One of my son’s favorite movies is Home Alone. There is a scene where Kevin cannot seem to do anything right, and he is the scapegoat for the entire family’s excitement and anxiety about going on a trip. In a voice full of disdain, his older sister tells him he is “l’ incompetent!” Poor Kevin has no words to defend himself.
Even at a young age, my son asked me what that word meant. He could tell he didn’t want to be called incompetent.
I was the youngest of three children with older parents than my peers. I often felt “behind” my older siblings, who loved to point out my immaturity. Moreover, both of my parents were lawyers. My mother was one of just three women in her law school class and at her first job in a prestigious law firm. Being competent was not only an expectation but a rule in our home. Incompetence was not tolerated in the form of poor grades or behavior.
Without my understanding or recognizing it, I wanted to prove myself as a competent person. As an adult, I kept working to be the perfect mom, wife, and Christian. Many times I failed miserably, but I kept on striving for this elusive ideal, this idol.
In my world, competence means many lofty things, such as worthiness, the appearance and reality of having it all together, and not being “needy.” I don’t know how I came to believe all this about one word, but I attached these definitions out of my desperation for it.
Along the way, as a believer in Christ, my faulty thinking equated belief with perfection. And that is where I found myself when I became an older parent of an only child. I never wanted to be an older parent because I had older parents growing up and I always felt like we didn’t fit in with the younger, seemingly “more fun” families. Moreover, I wanted several children and due to health circumstances we were greatly blessed with one. But I have often felt that he needed a sibling, and while I am extremely grateful to have our son, I admit I longed for another child for quite some time.
God has taught me many things as a mother, but one of the hardest lessons has been letting go of worldly competence. I have a master’s degree in education with a specialization in guidance and counseling. I thought my degree would set me up to be a good parent, but was I ever wrong. Everything I thought I knew from working as a guidance counselor at a large high school and as a youth director at a church did not prepare me for the glaring and aching incompetence I face daily as a parent.
For example, adjusting to the social media age has been a learning curve for me.
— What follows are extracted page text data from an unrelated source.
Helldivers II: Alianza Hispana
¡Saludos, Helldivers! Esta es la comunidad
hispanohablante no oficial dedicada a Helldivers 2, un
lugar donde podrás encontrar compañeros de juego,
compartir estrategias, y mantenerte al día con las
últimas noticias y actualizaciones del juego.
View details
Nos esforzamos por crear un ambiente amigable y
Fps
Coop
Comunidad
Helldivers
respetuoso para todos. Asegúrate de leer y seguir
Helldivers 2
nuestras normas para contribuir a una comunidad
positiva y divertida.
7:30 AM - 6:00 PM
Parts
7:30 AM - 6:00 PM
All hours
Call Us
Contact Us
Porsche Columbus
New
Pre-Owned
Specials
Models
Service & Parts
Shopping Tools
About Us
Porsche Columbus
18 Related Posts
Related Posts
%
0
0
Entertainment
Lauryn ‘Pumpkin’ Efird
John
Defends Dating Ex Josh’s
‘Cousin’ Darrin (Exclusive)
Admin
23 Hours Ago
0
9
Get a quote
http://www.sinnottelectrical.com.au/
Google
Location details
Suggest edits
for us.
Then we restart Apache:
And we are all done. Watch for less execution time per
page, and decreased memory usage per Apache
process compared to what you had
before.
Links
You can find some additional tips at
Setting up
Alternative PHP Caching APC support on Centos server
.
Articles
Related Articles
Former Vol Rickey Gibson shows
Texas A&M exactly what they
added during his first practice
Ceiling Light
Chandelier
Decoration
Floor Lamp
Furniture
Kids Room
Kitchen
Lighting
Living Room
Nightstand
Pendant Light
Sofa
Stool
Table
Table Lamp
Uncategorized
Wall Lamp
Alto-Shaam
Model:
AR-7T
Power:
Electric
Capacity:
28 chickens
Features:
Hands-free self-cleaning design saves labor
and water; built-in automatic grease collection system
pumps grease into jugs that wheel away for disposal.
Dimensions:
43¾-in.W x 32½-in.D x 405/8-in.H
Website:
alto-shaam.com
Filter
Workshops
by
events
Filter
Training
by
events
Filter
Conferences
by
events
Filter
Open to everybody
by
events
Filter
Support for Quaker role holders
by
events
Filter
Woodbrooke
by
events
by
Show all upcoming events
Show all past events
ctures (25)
I am not comfortable posting pictures of myself or of my family online. Rarely do I post pictures of my son. It concerns me that pictures could get in the wrong hands. Also, I just know how I feel when I see posts of others living their best lives and it makes me unsure about posting events in ours. I worry about what my son might post and we have lots of conversations about what’s appropriate to post and what is not.
I also feel incompetent riding the waves of my son’s emotions and hormones as he turns into a young man. Riding in the car as he learns to drive is giving me more gray hair than I ought to have at my age! It is horrifyingly humbling to see myself clutching the armrest and swiveling my head in his direction to say something in a tone of voice that would make me shrivel inside. Finally, navigating academic and social pressures in middle school are big challenges. Even with my training I often feel incompetent to handle the hurdles when he lets me in on what might be bothering him.
And yet there is hope. Many times I have turned to God to place all my anxiety about parenting onto His saving grace. This is exactly what a person who believes in Christ is: incompetent, incapable of one’s own salvation, and imperfect. It is His sacrifice for us, his utter love for us “miserable offenders,” that gives us competence.
The older I get as a mother, the more I realize I need Jesus every minute of every day (especially when I am riding in the passenger seat of my car). Because of my sinful nature I cannot live this life without the saving grace of Christ interceding in my spirit and life every moment. Every moment and every situation is an opportunity to be directed by Him, so in that sense I am extremely needy. That is the opposite of competence.
While our culture teaches us to be independent, to rely on only ourselves — to be competent– Christ gives us what we need. The very thing I seek is given to me freely from God in my study of the Scripture and prayer time:
“All Scripture is breathed out by God and profitable for teaching, for reproof, for correction, and for training in righteousness, that the man of God may be competent, equipped, for every good work.” (2 Timothy 3:17)
God gives us competence when we study the scriptures. It is his gift to us to understand his word if we ask Him for help. We must first read and learn scripture to become competent in preaching, teaching, and living out what God has planned for us as parents. It is not our doing that makes us competent, but God’s work in us which makes us competent.
In the end I don’t want my tombstone to read, “She was a competent mother and wife.” Whether or not I am competent as a mother is not the question or the solution really… it’s whether I want God to help me raise this beautiful young man He has given my husband and me to parent. It is His work in us as our son’s parents that makes us fit for the work – and joy—of raising our son.